BURIEN, Wash. -- Homeless advocates staged a march in Burien Friday.
Their chants were first fired at a chiropractic office owned by Burien’s mayor.
“There’s human rights abuses happening here in Burien and we’re here to demonstrate,” said Joshua Farris, with SAFE, a homeless advocacy group.
The protesters are angry over the city’s recent trespass ordinance. They say it puts a target on the homeless.
But Burien’s city manager, Kamuron Gurol, believes the ordinance is not aimed at those living on the street.
“It has nothing to do with homelessness,” said Gurol. “ It’s all about helping to address behavior problems in public spaces, like City Hall, the library, and parks.”
Protesters on Friday were also upset about a recent proposal to require permits to panhandle.
Darla Green, owner of a local boutique, is proposing the panhandling permit to the city. She wants it to be similar to the requirements used in some cities in Texas and Florida, where panhandlers are required to present two pieces of ID and go through a criminal background check.

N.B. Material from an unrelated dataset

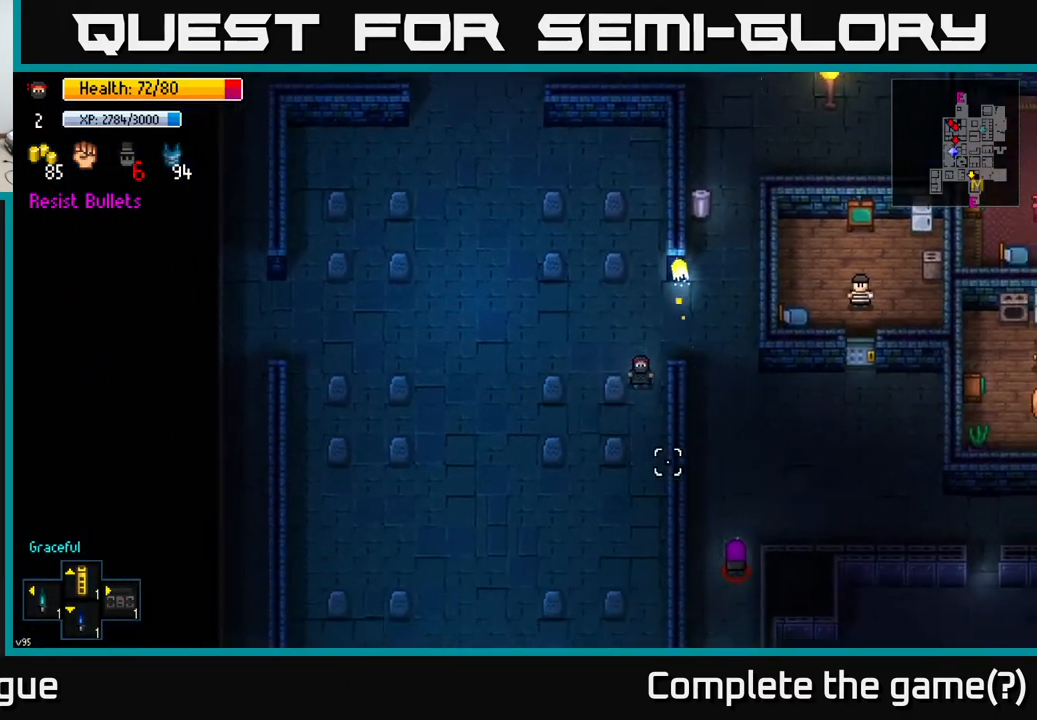
{"buttons": [], "left_stick": "down-left", "right_stick": "down-right", "events": [[17, "right_stick", "down-right"], [67, "left_stick", "center"], [450, "left_stick", "down-left"]]}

“I think we need to know if there’s criminals on our street corner,” said Green. “We need to know if someone has a warrant for their arrest someplace else. I think that makes our community more safe.”
Homeless advocates disagree.
“To make it so they have to jump through hoops just so they have to beg for money, you might as well be telling homeless people to drop dead,” said Farris.
Tony Siaitta is a World War II veteran who spends a lot of days panhandling in Burien. He says he couldn’t survive without the generosity of the people in the city, and he should have the right to ask for a handout.
“I think if a guy needs money, and he sits out here he should be able to do it, without getting a permit,” said Siaitta.
That’s why the homeless activists are making their voices heard. For several minutes they chanted outside Green’s business. At one point they tried to enter but police officers held the group back.
They are planning even larger protests in Burien in the future, and are threatening a class-action lawsuit if the city doesn’t repeal its trespass ordinance.